One Saturday a couple years ago, I was waiting for a table outside of one of my favorite brunch spots in Cambridge, Massachusetts. A server came outside with an order someone had placed and said “black bean burrito?”
I raised my hand and said, “sir, it’s African-American bean burrito.” That one went over pretty well.
I really enjoyed my time in Boston (Cambridge). I know a lot of black folks who despise Boston for its racism, but I suppose I was fortunate in that my time there was wonderful.
My quality of life was excellent, there were plenty of things to do within walking distance of my condo, and I was able to work closely for nearly a year with one of the smartest and most capable technical executives I’ve ever met.
All was not well, though.
Professionally, I was a web performance optimization engineer. I was supporting and delivering professional services around a popular piece of software that has nearly a million active users from all over the world.
I was over-extended, I didn’t have the resources (e.g., a team to assist with the administrative overhead and fulfillment of orders) to successfully manage my projects, and net effect of these factors was predictable: I burned out.

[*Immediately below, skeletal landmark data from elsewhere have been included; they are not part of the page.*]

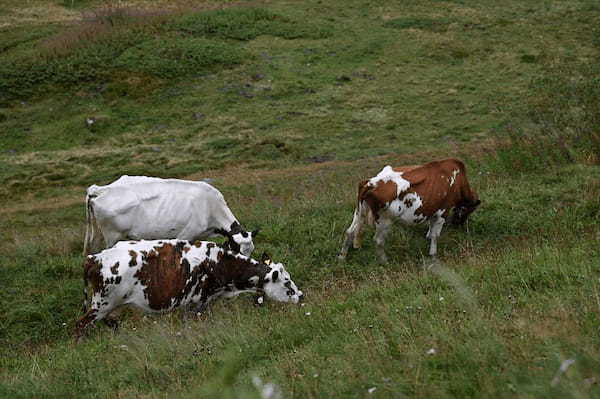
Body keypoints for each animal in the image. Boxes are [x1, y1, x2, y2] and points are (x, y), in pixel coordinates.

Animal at [74, 241, 304, 340]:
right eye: (286, 283)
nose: (301, 297)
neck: (219, 261)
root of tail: (95, 257)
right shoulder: (197, 301)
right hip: (102, 304)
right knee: (79, 325)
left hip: (105, 305)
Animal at [340, 158, 480, 264]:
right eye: (468, 210)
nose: (457, 224)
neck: (458, 180)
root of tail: (370, 183)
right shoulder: (442, 212)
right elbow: (436, 235)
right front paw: (433, 254)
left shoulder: (432, 207)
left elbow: (431, 227)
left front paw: (428, 236)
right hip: (385, 220)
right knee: (378, 240)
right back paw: (384, 261)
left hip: (359, 213)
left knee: (349, 232)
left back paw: (342, 257)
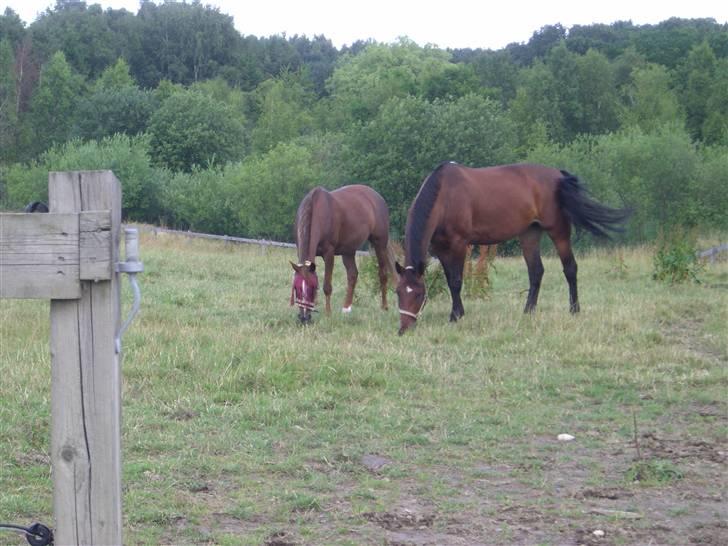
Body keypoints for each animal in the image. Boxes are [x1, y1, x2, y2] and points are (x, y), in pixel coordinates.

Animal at [288, 185, 396, 320]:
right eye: (296, 288)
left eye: (311, 288)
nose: (304, 317)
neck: (318, 211)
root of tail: (378, 197)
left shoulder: (329, 253)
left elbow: (327, 286)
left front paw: (328, 313)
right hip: (348, 250)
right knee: (353, 274)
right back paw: (346, 308)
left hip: (379, 243)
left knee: (382, 274)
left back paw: (384, 307)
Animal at [396, 159, 628, 334]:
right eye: (398, 292)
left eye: (418, 294)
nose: (403, 329)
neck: (445, 196)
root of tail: (559, 176)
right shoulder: (441, 249)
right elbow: (450, 280)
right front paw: (455, 313)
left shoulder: (460, 244)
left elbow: (455, 281)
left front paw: (456, 316)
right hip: (530, 234)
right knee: (536, 272)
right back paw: (528, 311)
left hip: (558, 231)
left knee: (570, 268)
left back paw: (574, 310)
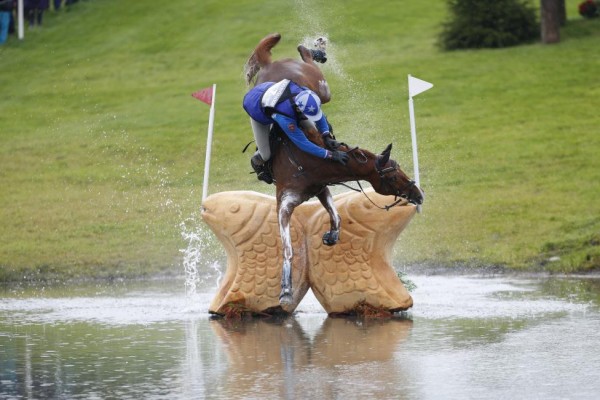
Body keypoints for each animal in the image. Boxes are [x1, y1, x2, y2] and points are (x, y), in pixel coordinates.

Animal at [243, 34, 422, 304]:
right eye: (392, 177)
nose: (418, 195)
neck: (308, 161)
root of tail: (270, 64)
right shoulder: (284, 203)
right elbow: (287, 248)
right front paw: (285, 289)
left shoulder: (321, 188)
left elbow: (336, 217)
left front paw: (331, 236)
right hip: (308, 93)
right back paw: (314, 48)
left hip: (321, 90)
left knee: (307, 59)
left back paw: (316, 49)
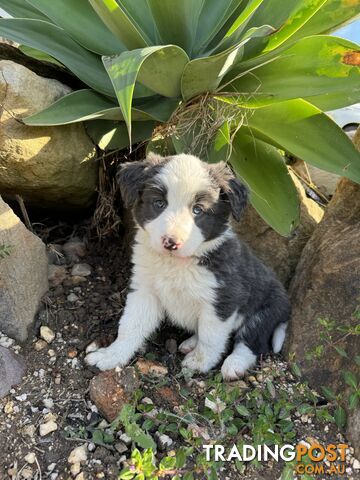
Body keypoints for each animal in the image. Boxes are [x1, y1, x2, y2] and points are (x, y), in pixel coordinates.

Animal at [86, 154, 292, 378]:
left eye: (198, 210)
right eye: (159, 203)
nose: (171, 242)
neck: (175, 264)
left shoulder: (223, 299)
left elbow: (211, 337)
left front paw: (200, 362)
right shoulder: (144, 290)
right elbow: (130, 325)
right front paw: (111, 355)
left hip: (265, 311)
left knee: (251, 342)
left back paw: (234, 364)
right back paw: (191, 343)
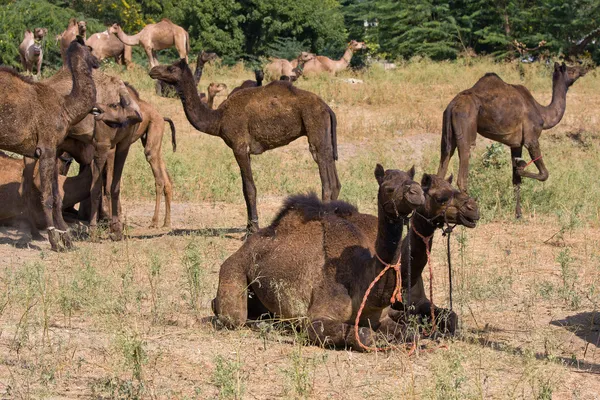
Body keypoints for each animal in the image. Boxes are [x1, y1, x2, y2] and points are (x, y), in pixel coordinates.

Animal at [0, 37, 99, 250]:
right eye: (90, 48)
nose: (97, 61)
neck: (66, 108)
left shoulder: (54, 151)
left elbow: (57, 197)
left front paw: (67, 239)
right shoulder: (45, 148)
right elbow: (46, 196)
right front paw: (55, 241)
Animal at [148, 58, 340, 233]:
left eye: (171, 68)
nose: (153, 71)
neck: (218, 119)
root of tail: (327, 107)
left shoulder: (239, 147)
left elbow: (250, 188)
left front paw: (253, 229)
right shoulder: (244, 151)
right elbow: (244, 188)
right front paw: (248, 227)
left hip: (314, 127)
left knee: (326, 179)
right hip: (324, 134)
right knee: (334, 175)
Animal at [213, 163, 424, 350]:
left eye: (414, 181)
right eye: (389, 188)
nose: (417, 192)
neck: (362, 278)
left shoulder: (380, 317)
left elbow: (411, 333)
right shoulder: (317, 317)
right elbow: (364, 335)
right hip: (235, 266)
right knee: (233, 316)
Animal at [436, 63, 584, 217]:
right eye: (572, 69)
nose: (583, 69)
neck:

I crash-landed in my hometown of Jacksonville, Florida for a reset, making one last heroic effort to get on top of my responsibilities. I hired an assistant, documented many of the processes required to do my job, and started getting up at 3am to get a head start on tasks before the deluge of emails from our American customers started rolling in.
It wasn’t enough though, and the situation had become untenable at this point, so I resigned.
Around this same time, news of Michael Brown’s death in Ferguson shocked the nation.
I remember it vividly. I was active on Twitter at the time, so the news reached me quickly. In the ensuing days and weeks, I monitored the developments day and night, glued to my screen.
Character assassination. Vandalism. Misinformation. Tear gas. Arrests. Provocation. Anger. Rage. Pain. Confusion. Lies.
Those events changed me.
I enjoyed a comfortable middle-class upbringing in the suburbs, and many of the issues affecting communities like Ferguson, Missouri were utterly foreign to me. I’ve never experienced the hopelessness, oppression, and bleak outlook that many of my black countrymen experience. That wasn’t my story.
And for the first time, I understood. Not just intellectually, but in a way that I could feel. In a way that I could see. Those were dark days.
And from that place, Abernathy was born. I wanted to create a space where black folks could remind ourselves and each other of the things that mattered. The things that were important to us. The things we needed to discuss. A place where we took control of our own narrative.
And so it’s fair to say that no one has benefited more from this project than I have. Your stories, your support, and your solidarity have touched and changed many people. People like me.